Spark Connect consists of two parts: server and client.

This notebook demonstrates a simple step-by-step example of how it works on the sever and on the client for those new to Spark Connect.

## Create Remote Session (Server)

First of all, run the PySpark applications on the sever side.

PySpark application start with initializing `SparkSession` which is the entry point of PySpark.

**Note** that the [SparkSession.Builder.remote](https://spark.apache.org/docs/latest/api/python/reference/pyspark.sql/api/pyspark.sql.SparkSession.builder.remote.html#pyspark.sql.SparkSession.builder.remote) must be specified if you want to make the session to be remote `SparkSession`, which is used for Spark Conenct.

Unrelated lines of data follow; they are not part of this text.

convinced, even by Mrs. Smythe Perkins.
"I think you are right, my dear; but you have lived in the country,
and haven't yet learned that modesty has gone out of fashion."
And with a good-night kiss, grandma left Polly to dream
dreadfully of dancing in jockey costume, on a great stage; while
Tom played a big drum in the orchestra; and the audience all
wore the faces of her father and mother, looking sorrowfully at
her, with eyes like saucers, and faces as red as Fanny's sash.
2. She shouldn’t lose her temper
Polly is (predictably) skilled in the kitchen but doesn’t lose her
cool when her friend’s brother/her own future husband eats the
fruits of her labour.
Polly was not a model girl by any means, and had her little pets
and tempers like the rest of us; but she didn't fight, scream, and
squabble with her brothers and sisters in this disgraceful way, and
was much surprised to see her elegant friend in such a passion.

In case of running it in PySpark shell via `pyspark` executable with `--remote` option, the shell automatically creates the remote SparkSession in the variable spark for users.

In [1]:
from pyspark.sql import SparkSession

spark = SparkSession.builder.remote("local[*]").getOrCreate()

## Create DataFrame (Server)

Let's create a PySpark DataFrame by using remote session.

In [2]:
from datetime import datetime, date
from pyspark.sql import Row

df = spark.createDataFrame([
    Row(a=1, b=2., c='string1', d=date(2000, 1, 1), e=datetime(2000, 1, 1, 12, 0)),
    Row(a=2, b=3., c='string2', d=date(2000, 2, 1), e=datetime(2000, 1, 2, 12, 0)),
    Row(a=4, b=5., c='string3', d=date(2000, 3, 1), e=datetime(2000, 1, 3, 12, 0))
])
df.show()

+---+---+-------+----------+-------------------+
|  a|  b|      c|         d|                  e|
+---+---+-------+----------+-------------------+
|  1|2.0|string1|2000-01-01|2000-01-01 12:00:00|
|  2|3.0|string2|2000-02-01|2000-01-02 12:00:00|
|  4|5.0|string3|2000-03-01|2000-01-03 12:00:00|
+---+---+-------+----------+-------------------+



## Create a table from Spark DataFrame (Server)

After creating a DataFrame, then let's create a table 'spark_connect_test_table' from the DataFrame.

In [3]:
df.write.saveAsTable("spark_connect_test_table")

## Create Remote Session (Client)

Now, we're ready to connect from client to server. **Note** that the Spark application on the server must be running.

As we did in the server, the client must also create a remote session to communicate with the server as below.

In [4]:
from pyspark.sql import SparkSession

spark = SparkSession.builder.remote("local[*]").getOrCreate()

## Create DataFrame by using table created from server (Client)

Now, communication between client and server is possible through the created remote session.

Let's create a DataFrame on the client side by using a remote session to load a table created on the server.

In [5]:
df = spark.read.table("spark_connect_test_table")
df.show()

+---+---+-------+----------+-------------------+
|  a|  b|      c|         d|                  e|
+---+---+-------+----------+-------------------+
|  1|2.0|string1|2000-01-01|2000-01-01 12:00:00|
|  4|5.0|string3|2000-03-01|2000-01-03 12:00:00|
|  2|3.0|string2|2000-02-01|2000-01-02 12:00:00|
+---+---+-------+----------+-------------------+



By using Python built-in functions `type`, we can verify whether the currently created DataFrame is created through a Spark Connect.

It should be `pyspark.sql.connect.dataframe.DataFrame` as below:

In [6]:
type(df)

pyspark.sql.connect.dataframe.DataFrame

**Note** that a DataFrame with Spark Connect is virtually, conceptually identical to an existing [PySpark DataFrame](https://spark.apache.org/docs/latest/api/python/reference/pyspark.sql/api/pyspark.sql.DataFrame.html?highlight=dataframe#pyspark.sql.DataFrame), so most of the examples from 'Live Notebook: DataFrame' at [the quickstart page](https://spark.apache.org/docs/latest/api/python/getting_started/index.html) can be reused directly.

However, note that it does not yet support some key features such as [RDD](https://spark.apache.org/docs/latest/api/python/reference/api/pyspark.RDD.html?highlight=rdd#pyspark.RDD) and [SparkSession.conf](https://spark.apache.org/docs/latest/api/python/reference/pyspark.sql/api/pyspark.sql.SparkSession.conf.html#pyspark.sql.SparkSession.conf), so you need to consider it when using Spark Connect.